**SÉRIE D'EXERCICES**.
1. Pouvez-vous condenser sous forme de liste le paragraphe du texte sur la famille palatine qui commence par « Ce prince Édouard et la princesse palatine », en conservant ses faits principaux ?
2. Pouvez-vous reprendre le texte sur la famille palatine à la suite de sa dernière phrase ?

**TEXTE DE LECTURE**.
• • • •
Cette Anne Gonzague, belle-soeur de Mme de Maubuisson, est la même qui, sous le nom de princesse palatine, figura si habilement dans la minorité de Louis XIV, opéra la sortie des princes du Havre, et se lia d’une si grande amitié avec M. le Prince que, à son retour après la paix des Pyrénées, ils marièrent leurs enfants en 1663, quelques mois après la mort d’Édouard, qui mourut catholique à Paris. Elle eut deux autres filles : la princesse de Salm, dont le mari fut gouverneur de l’empereur Joseph ; et la duchesse d’Hanovre, de qui j’ai parlé plus d’une fois, qui n’eut que deux filles : l’une mère du duc de Modène d’aujourd’hui, l’autre que son oncle le prince de Salm persuada à l’empereur Léopold de faire épouser à Joseph, son fils, empereur après lui, qui n’en a laissé que la reine de Pologne, électrice de Saxe, et l’électrice de Bavière, aujourd’hui impératrice.

Ce prince Édouard et la princesse palatine sa femme avoient avec eux Louise Hollandine, sœur d’Édouard, née en 1622, qui se fit catholique à Port-Royal, où elle fut élevée, et dont elle prit parfaitement l’esprit. Elle suivit un détachement qui se fit de ce célèbre monastère, qui alla réformer celui de Maubuisson ; elle s’y fit religieuse et en fut nommée abbesse en 1644. Elle étoit sœur aînée de Sophie, née en 1630, mariée, en 1658, à Ernest-Auguste, duc d’Hanovre, créé neuvième électeur par l’empereur Léopold le 19 décembre 1692. C’est cette Sophie que Madame aimoit tant, à qui elle écrivoit sans cesse et beaucoup trop, comme on l’a vu à la mort de Monsieur. Ce fut elle que le parlement d’Angleterre déclara, le 23 mars 1701, la première à succéder à la couronne d’Angleterre, après le roi Guillaume, prince d’Orange, et Anne, sa belle-soeur, princesse de Danemark, et leur postérité, au préjudice de cinquante-deux héritiers plus proches, mais tous catholiques. Sophie, entre plusieurs enfants, laissa, en mourant veuve en 1714, son fils aîné Georges-Louis, duc et électeur d’Hanovre ; qui succéda à la reine Anne d’Angleterre, — père du roi — d’Angleterre d’aujourd’hui.
• • • •
Entrées tirées d'une collection
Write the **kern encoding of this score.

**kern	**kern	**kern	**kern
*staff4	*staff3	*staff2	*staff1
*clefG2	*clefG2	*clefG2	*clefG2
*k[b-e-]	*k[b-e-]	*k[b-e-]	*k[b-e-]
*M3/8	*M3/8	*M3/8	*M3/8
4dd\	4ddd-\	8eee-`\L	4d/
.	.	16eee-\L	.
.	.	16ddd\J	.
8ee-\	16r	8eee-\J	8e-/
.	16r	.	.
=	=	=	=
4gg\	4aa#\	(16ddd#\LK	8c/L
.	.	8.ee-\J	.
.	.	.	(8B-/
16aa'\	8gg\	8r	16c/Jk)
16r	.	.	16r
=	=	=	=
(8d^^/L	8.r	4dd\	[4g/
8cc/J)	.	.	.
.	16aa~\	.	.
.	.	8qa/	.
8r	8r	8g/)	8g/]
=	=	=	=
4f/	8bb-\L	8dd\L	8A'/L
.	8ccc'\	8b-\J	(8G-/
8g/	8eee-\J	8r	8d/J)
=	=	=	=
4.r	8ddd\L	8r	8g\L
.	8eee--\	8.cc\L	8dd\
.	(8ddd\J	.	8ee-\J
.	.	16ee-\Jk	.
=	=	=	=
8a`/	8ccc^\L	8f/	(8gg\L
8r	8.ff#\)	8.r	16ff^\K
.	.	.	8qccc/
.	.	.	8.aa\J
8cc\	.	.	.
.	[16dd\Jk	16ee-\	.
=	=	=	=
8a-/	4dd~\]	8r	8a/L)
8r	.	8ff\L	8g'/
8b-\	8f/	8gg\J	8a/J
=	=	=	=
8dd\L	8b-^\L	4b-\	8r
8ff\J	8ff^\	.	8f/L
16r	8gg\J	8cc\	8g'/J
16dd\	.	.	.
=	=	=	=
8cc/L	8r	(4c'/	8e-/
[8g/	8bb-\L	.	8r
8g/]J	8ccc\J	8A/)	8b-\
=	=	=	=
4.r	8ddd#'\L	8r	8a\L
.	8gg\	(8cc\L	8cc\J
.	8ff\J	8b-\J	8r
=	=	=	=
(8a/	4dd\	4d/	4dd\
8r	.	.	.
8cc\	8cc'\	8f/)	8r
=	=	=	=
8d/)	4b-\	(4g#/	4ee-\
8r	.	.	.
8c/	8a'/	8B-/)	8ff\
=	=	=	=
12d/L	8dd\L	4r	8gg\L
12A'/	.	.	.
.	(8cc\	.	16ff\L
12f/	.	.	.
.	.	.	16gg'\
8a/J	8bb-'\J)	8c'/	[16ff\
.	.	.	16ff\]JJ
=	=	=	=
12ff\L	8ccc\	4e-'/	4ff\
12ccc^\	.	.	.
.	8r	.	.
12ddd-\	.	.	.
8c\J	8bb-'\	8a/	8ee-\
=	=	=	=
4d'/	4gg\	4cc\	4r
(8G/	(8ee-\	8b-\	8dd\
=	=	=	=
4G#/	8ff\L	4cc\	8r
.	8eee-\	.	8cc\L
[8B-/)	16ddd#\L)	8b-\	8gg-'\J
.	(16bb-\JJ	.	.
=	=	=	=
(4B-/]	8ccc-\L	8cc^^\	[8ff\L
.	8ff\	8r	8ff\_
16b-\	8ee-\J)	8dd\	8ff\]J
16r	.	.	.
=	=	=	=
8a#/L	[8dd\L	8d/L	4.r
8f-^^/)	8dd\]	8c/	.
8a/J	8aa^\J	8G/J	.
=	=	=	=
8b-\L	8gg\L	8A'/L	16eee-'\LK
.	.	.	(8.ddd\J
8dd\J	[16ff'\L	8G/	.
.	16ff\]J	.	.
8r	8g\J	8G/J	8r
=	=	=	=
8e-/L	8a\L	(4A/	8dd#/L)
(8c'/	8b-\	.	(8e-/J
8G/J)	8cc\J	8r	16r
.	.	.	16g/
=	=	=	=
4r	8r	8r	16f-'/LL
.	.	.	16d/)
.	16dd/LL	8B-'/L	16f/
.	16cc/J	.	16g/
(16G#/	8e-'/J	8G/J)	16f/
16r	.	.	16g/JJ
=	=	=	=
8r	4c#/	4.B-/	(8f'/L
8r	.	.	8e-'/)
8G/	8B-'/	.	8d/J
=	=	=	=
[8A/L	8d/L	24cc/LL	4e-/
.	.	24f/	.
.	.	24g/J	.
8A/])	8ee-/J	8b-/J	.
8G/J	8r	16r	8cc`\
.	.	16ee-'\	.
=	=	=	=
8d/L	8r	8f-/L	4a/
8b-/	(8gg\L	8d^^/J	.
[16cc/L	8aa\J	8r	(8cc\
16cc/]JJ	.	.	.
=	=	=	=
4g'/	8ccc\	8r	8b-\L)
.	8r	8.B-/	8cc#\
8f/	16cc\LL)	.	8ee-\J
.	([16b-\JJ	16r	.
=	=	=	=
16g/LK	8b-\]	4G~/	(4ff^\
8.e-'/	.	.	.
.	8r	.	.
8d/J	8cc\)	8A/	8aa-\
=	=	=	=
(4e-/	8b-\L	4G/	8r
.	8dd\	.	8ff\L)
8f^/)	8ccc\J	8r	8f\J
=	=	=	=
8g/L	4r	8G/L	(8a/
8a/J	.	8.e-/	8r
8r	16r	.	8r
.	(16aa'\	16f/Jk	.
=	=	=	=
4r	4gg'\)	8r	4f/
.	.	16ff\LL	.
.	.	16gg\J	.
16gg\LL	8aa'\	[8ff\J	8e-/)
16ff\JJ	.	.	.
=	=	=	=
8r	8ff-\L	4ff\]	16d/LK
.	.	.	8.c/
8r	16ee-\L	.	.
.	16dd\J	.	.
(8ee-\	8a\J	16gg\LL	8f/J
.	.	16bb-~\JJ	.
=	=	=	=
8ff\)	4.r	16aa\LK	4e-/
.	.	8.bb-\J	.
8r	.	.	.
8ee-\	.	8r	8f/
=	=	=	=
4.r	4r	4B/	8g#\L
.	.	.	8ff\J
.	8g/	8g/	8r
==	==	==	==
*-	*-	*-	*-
• • • •
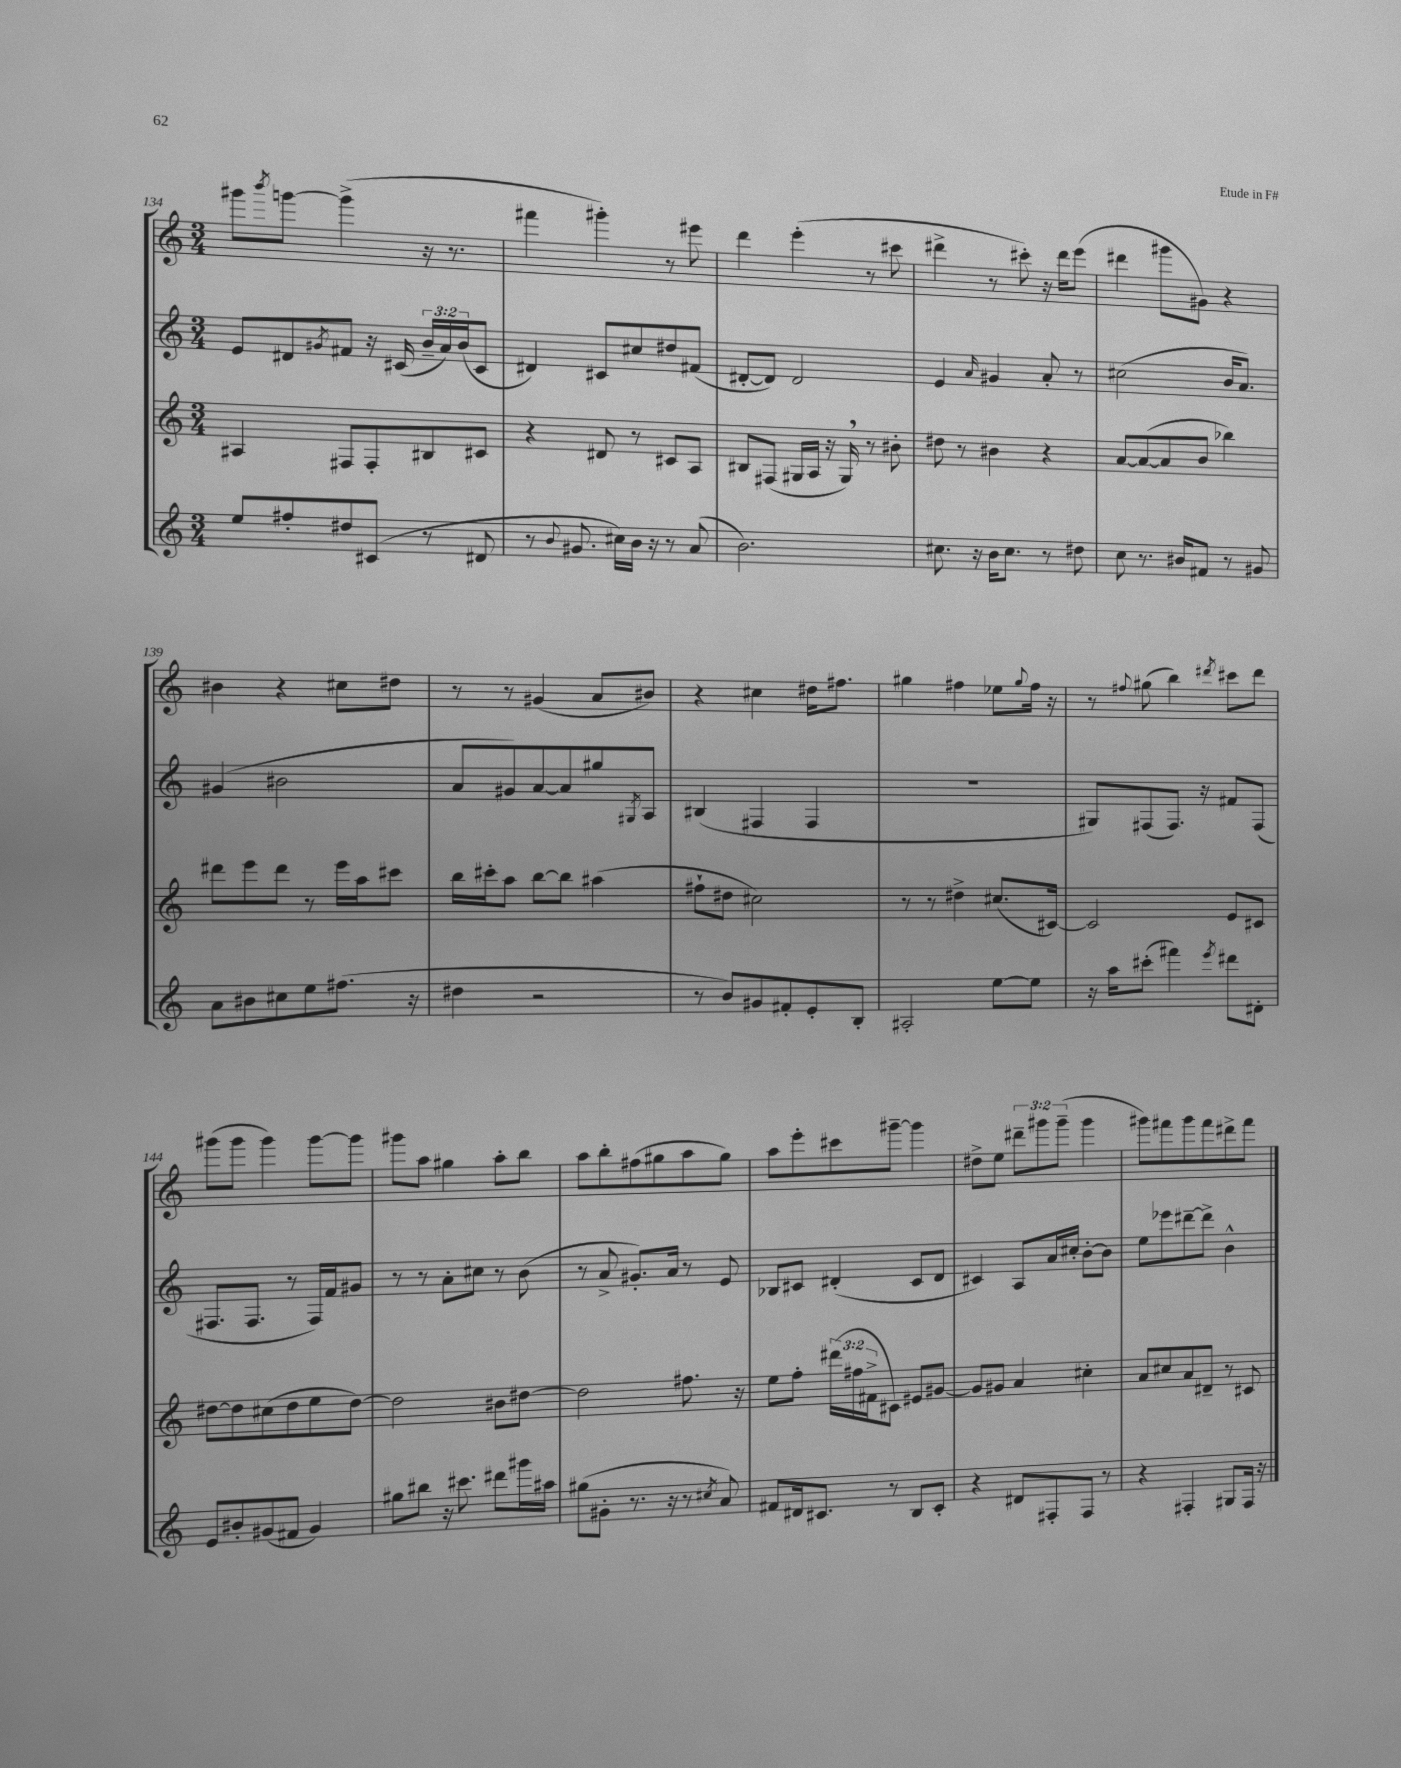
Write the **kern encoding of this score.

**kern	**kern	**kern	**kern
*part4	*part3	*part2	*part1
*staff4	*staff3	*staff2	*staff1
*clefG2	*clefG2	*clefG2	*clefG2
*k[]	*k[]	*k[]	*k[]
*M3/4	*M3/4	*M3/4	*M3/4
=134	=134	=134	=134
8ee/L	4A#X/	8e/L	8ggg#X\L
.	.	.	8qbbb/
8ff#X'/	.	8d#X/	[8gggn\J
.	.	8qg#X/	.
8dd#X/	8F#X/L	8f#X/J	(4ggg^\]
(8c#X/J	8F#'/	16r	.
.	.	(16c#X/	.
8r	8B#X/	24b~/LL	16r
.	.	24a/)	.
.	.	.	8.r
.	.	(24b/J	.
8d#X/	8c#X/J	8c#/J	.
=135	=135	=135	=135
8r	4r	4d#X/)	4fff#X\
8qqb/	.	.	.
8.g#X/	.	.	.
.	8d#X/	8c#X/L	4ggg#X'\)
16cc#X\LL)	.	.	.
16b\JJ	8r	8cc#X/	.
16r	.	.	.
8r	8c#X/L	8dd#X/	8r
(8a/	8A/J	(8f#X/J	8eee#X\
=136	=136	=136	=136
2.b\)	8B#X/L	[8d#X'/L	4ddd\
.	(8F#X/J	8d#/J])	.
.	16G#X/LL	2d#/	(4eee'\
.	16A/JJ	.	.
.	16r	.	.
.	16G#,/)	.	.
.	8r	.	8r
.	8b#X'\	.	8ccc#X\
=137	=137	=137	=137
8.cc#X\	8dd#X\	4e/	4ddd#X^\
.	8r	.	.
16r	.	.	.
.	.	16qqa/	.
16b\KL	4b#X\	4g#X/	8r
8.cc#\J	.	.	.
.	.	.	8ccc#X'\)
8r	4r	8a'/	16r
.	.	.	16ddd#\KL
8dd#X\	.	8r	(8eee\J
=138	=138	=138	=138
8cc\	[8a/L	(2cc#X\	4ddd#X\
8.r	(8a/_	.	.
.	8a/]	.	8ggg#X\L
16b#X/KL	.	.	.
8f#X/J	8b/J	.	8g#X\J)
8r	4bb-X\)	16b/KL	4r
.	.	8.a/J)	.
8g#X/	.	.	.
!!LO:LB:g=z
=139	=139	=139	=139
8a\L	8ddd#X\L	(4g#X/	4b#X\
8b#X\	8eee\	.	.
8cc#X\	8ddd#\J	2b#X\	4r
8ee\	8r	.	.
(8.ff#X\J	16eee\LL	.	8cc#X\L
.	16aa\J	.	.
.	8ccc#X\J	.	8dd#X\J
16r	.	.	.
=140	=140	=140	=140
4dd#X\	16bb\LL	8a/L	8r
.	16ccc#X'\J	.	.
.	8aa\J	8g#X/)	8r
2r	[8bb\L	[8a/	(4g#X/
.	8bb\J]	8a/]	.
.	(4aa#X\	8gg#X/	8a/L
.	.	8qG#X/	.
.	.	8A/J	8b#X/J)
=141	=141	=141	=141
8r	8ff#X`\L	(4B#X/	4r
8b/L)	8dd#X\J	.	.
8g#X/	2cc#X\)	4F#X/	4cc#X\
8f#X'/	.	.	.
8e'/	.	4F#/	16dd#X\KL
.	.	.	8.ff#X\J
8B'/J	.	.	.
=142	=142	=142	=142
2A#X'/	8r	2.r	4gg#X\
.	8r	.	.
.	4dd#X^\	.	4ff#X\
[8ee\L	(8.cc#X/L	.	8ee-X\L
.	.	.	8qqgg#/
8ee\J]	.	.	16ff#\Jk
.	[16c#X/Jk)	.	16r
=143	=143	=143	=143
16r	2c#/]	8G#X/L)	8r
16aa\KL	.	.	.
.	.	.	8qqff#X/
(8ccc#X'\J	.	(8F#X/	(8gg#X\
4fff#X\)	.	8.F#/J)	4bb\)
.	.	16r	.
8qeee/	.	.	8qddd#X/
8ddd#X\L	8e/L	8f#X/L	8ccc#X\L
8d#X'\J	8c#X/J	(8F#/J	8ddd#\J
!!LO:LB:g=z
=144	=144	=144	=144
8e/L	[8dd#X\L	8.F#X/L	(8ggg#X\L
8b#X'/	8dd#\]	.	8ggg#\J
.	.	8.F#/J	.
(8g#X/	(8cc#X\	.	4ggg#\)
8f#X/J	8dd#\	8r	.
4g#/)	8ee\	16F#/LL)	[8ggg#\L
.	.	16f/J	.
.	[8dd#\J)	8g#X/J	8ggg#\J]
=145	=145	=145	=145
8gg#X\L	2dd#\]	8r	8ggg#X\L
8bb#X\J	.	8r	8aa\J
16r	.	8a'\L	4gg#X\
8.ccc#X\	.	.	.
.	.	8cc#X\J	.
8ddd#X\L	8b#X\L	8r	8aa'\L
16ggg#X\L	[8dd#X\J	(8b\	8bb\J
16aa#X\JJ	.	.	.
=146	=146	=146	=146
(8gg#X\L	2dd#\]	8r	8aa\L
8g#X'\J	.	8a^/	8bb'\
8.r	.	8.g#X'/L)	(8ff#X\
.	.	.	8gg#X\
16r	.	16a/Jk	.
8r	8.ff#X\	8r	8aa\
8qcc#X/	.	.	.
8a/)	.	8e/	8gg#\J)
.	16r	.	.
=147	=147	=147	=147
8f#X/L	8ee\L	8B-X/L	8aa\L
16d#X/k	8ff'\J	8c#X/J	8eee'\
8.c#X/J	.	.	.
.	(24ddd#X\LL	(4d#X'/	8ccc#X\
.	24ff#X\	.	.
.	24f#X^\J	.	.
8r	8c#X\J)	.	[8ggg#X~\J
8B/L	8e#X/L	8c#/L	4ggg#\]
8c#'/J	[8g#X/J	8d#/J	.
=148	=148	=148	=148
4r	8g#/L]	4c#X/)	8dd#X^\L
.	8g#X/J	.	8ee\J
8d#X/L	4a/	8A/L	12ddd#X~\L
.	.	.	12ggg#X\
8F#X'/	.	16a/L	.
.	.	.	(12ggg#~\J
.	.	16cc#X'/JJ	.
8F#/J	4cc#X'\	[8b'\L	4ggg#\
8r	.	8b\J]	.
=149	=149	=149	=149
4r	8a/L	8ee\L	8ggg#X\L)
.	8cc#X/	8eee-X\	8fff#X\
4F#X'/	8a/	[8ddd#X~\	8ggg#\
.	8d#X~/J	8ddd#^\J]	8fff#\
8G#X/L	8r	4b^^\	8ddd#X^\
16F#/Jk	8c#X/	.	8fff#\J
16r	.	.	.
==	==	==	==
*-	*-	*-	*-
• • • •
**CORRIGÉ**.
1.
- Louise Hollandine, sœur d'Édouard, née en 1622, vivait avec le prince Édouard et la princesse palatine sa femme.
- Élevée à Port-Royal, elle s'y fit catholique et en prit l'esprit. Elle suivit le détachement parti réformer Maubuisson, y devint religieuse, puis abbesse en 1644.
- Sa sœur cadette Sophie, née en 1630, épousa en 1658 Ernest-Auguste, duc d'Hanovre, que l'empereur Léopold créa neuvième électeur le 19 décembre 1692.
- Madame aimait beaucoup Sophie et lui écrivait sans cesse.
- Le 23 mars 1701, le parlement d'Angleterre déclara Sophie première à succéder à la couronne après le roi Guillaume, la princesse Anne et leur postérité. Cette décision écartait cinquante-deux héritiers plus proches, tous catholiques.
- Morte veuve en 1714, Sophie laissa notamment son fils aîné Georges-Louis, duc et électeur d'Hanovre. Celui-ci succéda à la reine Anne et fut le père du roi d'Angleterre d'aujourd'hui.

2.
Ainsi Mme de Maubuisson étoit sœur du père de Madame et du père de Mme la Princesse et de ses sœurs ; de la mère de l’électeur d’Hanovre, roi d’Angleterre ; fille de la sœur du roi d’Angleterre Charles Ier ; tante des deux rois d’Angleterre, ses fils ; et grand’tante de l’impératrice Amélie, femme de l’empereur Joseph. Tant d’éclat fut absorbé sous son voile. Elle ne fut principalement que religieuse et seulement abbesse pour éclairer et conduire sa communauté, dont elle ne souffrit jamais d’être distinguée en rien. Elle ne connut que sa cellule, le réfectoire, la portion commune. Elle ne manqua à aucun office ni à aucun exercice de la communauté, écarta les visites, la première à tout et la plus régulière, ardente à servir ses religieuses avec un esprit en tout supérieur et un grand talent de gouvernement, dont la charité, la douceur, la prévenance, la tendresse pour ses filles étoit l’âme, et desquelles aussi elle fut continuellement adorée : aussi n’étoit-elle contente qu’avec elles, et ne sortit jamais de sa maison. Les autres se souvenoient d’autant plus de ce qu’elle étoit qu’elle sembloit l’avoir entièrement oublié, avec une simplicité parfaite et naturelle. Son humilité avoit banni toutes les différences que les moindres abbesses affectent dans leurs maisons, et tout air de savoir les moindres choses, encore qu’elle égalât beaucoup de vrais savants. Elle avoit infiniment d’esprit, aisé, naturel, sans songer jamais qu’elle en eût, non plus que de science.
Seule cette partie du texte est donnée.